What is being asked: Starting with the first of the rows and going on through the line with "Around what value", copy those lines again with "data set" substituted for every "series" and nothing else changed.

━━━

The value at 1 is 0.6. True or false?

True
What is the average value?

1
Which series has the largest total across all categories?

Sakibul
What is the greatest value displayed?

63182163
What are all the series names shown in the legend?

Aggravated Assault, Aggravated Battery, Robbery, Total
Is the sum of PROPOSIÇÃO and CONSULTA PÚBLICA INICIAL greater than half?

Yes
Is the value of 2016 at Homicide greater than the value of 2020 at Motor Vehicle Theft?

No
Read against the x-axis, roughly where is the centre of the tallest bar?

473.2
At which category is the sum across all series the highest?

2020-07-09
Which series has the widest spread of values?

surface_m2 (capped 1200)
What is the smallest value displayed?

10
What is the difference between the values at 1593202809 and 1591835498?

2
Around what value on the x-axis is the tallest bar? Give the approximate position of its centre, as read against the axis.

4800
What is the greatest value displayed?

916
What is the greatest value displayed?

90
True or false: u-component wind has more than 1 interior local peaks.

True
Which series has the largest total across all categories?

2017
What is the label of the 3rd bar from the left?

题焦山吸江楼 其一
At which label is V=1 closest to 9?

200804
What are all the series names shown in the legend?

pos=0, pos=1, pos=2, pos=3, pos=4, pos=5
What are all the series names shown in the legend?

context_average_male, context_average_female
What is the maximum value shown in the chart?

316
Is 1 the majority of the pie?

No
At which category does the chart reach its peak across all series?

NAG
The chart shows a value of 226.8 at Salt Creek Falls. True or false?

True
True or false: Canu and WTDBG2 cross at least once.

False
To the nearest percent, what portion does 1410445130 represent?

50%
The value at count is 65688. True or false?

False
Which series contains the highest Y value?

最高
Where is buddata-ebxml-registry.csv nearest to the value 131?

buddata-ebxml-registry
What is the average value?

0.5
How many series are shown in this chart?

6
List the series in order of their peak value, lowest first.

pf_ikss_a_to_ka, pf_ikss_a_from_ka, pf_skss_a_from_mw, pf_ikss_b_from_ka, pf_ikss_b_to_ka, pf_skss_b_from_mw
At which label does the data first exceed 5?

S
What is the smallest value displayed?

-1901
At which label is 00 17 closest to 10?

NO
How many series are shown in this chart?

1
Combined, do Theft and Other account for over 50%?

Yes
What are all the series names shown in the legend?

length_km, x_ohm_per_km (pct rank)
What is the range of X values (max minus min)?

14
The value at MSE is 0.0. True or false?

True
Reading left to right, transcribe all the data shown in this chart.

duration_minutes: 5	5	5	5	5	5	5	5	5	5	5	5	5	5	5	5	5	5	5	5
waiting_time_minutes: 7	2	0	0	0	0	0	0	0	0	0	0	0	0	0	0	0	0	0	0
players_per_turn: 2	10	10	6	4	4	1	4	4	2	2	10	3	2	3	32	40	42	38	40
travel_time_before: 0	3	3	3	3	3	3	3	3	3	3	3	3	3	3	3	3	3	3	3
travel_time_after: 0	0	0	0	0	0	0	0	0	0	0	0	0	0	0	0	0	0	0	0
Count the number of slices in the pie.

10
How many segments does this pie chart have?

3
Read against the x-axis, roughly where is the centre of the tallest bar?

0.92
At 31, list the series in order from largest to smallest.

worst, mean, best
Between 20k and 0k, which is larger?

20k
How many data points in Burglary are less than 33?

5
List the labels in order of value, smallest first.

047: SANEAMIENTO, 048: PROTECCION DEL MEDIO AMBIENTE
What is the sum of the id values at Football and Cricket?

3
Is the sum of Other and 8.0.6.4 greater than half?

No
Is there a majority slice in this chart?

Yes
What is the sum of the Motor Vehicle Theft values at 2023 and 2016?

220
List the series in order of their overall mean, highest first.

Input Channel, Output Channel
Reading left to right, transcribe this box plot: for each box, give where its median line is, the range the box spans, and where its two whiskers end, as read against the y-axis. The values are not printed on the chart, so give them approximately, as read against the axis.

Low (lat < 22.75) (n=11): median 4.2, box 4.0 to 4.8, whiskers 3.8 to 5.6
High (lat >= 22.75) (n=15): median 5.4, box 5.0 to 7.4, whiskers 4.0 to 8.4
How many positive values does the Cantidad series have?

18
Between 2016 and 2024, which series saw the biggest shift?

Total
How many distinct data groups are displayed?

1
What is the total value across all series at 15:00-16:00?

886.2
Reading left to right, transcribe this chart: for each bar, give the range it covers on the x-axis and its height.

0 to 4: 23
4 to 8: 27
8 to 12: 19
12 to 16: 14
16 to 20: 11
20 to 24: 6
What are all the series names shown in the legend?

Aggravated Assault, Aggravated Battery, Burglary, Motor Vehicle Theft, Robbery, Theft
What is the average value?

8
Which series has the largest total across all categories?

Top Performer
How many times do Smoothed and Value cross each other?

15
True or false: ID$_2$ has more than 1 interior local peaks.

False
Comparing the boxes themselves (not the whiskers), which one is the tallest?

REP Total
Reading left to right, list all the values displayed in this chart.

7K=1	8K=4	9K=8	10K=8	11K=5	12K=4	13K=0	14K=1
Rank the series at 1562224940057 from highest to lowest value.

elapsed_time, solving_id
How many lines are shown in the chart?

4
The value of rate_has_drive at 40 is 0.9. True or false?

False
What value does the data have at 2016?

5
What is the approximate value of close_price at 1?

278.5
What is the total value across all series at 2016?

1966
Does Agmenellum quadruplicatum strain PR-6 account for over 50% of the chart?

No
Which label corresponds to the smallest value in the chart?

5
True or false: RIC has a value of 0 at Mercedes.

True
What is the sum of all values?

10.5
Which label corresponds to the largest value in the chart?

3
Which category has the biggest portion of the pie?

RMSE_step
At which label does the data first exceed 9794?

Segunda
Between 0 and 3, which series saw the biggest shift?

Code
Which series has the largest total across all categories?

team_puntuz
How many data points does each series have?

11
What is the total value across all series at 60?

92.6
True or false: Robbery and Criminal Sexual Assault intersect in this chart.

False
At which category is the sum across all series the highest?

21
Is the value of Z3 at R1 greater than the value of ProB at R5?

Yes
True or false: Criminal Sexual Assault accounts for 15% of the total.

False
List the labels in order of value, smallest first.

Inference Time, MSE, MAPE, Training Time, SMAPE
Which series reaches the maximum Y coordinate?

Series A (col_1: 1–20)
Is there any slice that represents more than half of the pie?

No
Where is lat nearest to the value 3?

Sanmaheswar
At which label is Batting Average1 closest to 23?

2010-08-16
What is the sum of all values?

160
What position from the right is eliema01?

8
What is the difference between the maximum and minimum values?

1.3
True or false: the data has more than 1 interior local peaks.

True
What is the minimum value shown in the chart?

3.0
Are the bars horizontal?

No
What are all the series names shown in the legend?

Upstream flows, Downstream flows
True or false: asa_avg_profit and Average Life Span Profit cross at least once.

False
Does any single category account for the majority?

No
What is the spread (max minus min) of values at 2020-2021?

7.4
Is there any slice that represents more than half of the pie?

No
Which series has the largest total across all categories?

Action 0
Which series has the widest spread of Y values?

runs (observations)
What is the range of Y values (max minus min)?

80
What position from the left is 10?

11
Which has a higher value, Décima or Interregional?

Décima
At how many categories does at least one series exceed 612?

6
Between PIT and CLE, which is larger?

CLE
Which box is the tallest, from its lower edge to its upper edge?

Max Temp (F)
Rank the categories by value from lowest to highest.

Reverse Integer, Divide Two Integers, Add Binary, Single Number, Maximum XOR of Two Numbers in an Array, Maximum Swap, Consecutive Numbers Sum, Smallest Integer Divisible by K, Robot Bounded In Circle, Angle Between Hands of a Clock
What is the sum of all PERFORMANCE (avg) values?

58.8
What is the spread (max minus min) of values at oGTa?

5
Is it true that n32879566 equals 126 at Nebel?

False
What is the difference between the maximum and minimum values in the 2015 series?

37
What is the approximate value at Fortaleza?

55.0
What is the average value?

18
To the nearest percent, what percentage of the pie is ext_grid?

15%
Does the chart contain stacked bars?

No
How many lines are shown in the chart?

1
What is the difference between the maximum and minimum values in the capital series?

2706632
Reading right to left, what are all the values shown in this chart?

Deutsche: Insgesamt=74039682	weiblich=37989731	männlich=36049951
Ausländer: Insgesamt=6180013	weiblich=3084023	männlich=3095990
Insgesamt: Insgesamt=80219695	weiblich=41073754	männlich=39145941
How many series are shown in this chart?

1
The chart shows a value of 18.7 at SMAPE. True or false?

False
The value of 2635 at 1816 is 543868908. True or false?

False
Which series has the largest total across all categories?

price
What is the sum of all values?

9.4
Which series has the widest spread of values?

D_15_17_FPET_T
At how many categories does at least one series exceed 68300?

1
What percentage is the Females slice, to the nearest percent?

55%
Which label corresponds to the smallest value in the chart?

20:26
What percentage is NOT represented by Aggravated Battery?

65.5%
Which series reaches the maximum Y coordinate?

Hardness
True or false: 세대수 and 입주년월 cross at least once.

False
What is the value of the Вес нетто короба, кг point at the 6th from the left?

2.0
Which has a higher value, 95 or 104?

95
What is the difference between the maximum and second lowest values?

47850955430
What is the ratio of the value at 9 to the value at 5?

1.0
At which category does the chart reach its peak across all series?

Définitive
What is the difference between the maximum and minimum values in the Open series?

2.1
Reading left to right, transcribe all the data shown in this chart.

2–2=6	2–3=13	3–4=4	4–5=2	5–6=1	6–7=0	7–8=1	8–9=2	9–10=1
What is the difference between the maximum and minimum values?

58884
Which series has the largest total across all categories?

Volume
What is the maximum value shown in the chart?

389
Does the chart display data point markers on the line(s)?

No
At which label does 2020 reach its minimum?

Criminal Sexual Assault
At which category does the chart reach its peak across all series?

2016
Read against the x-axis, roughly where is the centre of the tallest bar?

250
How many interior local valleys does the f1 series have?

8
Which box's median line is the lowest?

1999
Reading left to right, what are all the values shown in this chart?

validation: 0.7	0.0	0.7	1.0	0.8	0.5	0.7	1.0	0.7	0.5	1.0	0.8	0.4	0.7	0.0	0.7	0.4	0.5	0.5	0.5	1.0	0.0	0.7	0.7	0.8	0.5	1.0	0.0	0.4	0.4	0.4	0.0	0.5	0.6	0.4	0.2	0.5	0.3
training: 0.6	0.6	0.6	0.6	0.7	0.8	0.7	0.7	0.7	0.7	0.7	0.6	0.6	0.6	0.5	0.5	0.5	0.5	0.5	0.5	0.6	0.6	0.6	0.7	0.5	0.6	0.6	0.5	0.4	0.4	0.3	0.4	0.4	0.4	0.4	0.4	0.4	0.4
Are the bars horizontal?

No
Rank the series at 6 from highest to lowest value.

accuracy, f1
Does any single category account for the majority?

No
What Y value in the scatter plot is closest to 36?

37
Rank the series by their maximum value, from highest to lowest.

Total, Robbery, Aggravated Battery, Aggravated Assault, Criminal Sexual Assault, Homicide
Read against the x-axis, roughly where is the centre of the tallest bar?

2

━━━

Answer:
The value at 1 is 0.6. True or false?

True
What is the average value?

1
Which data set has the largest total across all categories?

Sakibul
What is the greatest value displayed?

63182163
What are all the data set names shown in the legend?

Aggravated Assault, Aggravated Battery, Robbery, Total
Is the sum of PROPOSIÇÃO and CONSULTA PÚBLICA INICIAL greater than half?

Yes
Is the value of 2016 at Homicide greater than the value of 2020 at Motor Vehicle Theft?

No
Read against the x-axis, roughly where is the centre of the tallest bar?

473.2
At which category is the sum across all data set the highest?

2020-07-09
Which data set has the widest spread of values?

surface_m2 (capped 1200)
What is the smallest value displayed?

10
What is the difference between the values at 1593202809 and 1591835498?

2
Around what value on the x-axis is the tallest bar? Give the approximate position of its centre, as read against the axis.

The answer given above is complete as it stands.